→ **What is needed**
Although the entries contain pictures, only their text goes into the copy, set down exactly.

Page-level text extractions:
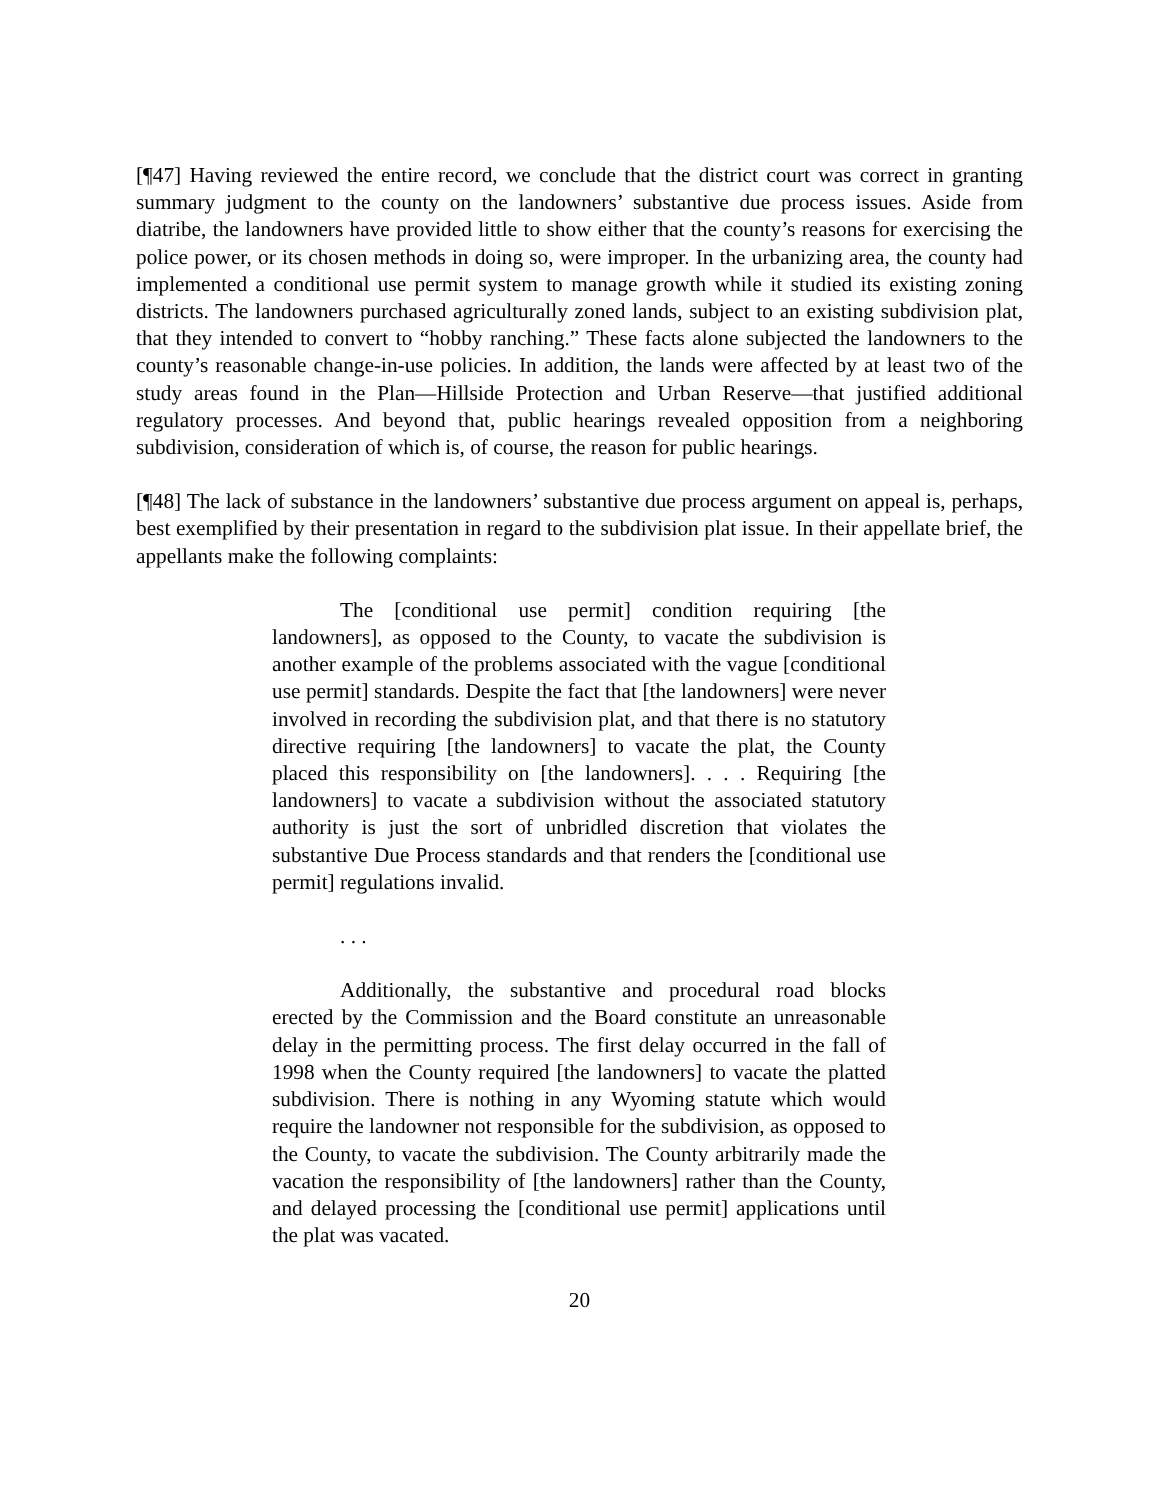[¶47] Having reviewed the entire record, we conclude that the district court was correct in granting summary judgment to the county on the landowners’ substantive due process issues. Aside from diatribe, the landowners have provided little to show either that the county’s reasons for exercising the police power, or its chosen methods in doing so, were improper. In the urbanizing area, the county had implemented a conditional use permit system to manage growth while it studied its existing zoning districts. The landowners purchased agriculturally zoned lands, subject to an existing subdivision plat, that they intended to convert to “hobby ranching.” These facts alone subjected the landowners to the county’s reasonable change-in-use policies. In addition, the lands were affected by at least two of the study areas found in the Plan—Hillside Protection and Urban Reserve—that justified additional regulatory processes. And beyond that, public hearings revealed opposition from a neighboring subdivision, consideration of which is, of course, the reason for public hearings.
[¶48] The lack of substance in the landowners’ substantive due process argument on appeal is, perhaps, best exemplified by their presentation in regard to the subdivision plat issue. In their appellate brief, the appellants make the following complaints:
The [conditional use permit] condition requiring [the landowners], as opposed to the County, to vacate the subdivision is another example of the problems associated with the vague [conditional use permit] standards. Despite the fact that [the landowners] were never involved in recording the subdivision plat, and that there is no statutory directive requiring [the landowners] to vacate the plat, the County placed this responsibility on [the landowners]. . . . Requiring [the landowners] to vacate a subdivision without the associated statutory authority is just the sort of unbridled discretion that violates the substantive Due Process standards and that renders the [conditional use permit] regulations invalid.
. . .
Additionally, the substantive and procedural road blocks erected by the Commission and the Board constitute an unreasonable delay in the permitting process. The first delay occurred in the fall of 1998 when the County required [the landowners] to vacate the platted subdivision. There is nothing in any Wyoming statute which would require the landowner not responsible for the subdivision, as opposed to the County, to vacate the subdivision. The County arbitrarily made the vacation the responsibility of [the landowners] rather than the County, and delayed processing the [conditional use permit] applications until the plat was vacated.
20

→ **Task result**
[¶47] Having reviewed the entire record, we conclude that the district court was correct in granting summary judgment to the county on the landowners’ substantive due process issues. Aside from diatribe, the landowners have provided little to show either that the county’s reasons for exercising the police power, or its chosen methods in doing so, were improper. In the urbanizing area, the county had implemented a conditional use permit system to manage growth while it studied its existing zoning districts. The landowners purchased agriculturally zoned lands, subject to an existing subdivision plat, that they intended to convert to “hobby ranching.” These facts alone subjected the landowners to the county’s reasonable change-in-use policies. In addition, the lands were affected by at least two of the study areas found in the Plan—Hillside Protection and Urban Reserve—that justified additional regulatory processes. And beyond that, public hearings revealed opposition from a neighboring subdivision, consideration of which is, of course, the reason for public hearings.
[¶48] The lack of substance in the landowners’ substantive due process argument on appeal is, perhaps, best exemplified by their presentation in regard to the subdivision plat issue. In their appellate brief, the appellants make the following complaints:
The [conditional use permit] condition requiring [the landowners], as opposed to the County, to vacate the subdivision is another example of the problems associated with the vague [conditional use permit] standards. Despite the fact that [the landowners] were never involved in recording the subdivision plat, and that there is no statutory directive requiring [the landowners] to vacate the plat, the County placed this responsibility on [the landowners]. . . . Requiring [the landowners] to vacate a subdivision without the associated statutory authority is just the sort of unbridled discretion that violates the substantive Due Process standards and that renders the [conditional use permit] regulations invalid.
. . .
Additionally, the substantive and procedural road blocks erected by the Commission and the Board constitute an unreasonable delay in the permitting process. The first delay occurred in the fall of 1998 when the County required [the landowners] to vacate the platted subdivision. There is nothing in any Wyoming statute which would require the landowner not responsible for the subdivision, as opposed to the County, to vacate the subdivision. The County arbitrarily made the vacation the responsibility of [the landowners] rather than the County, and delayed processing the [conditional use permit] applications until the plat was vacated.
20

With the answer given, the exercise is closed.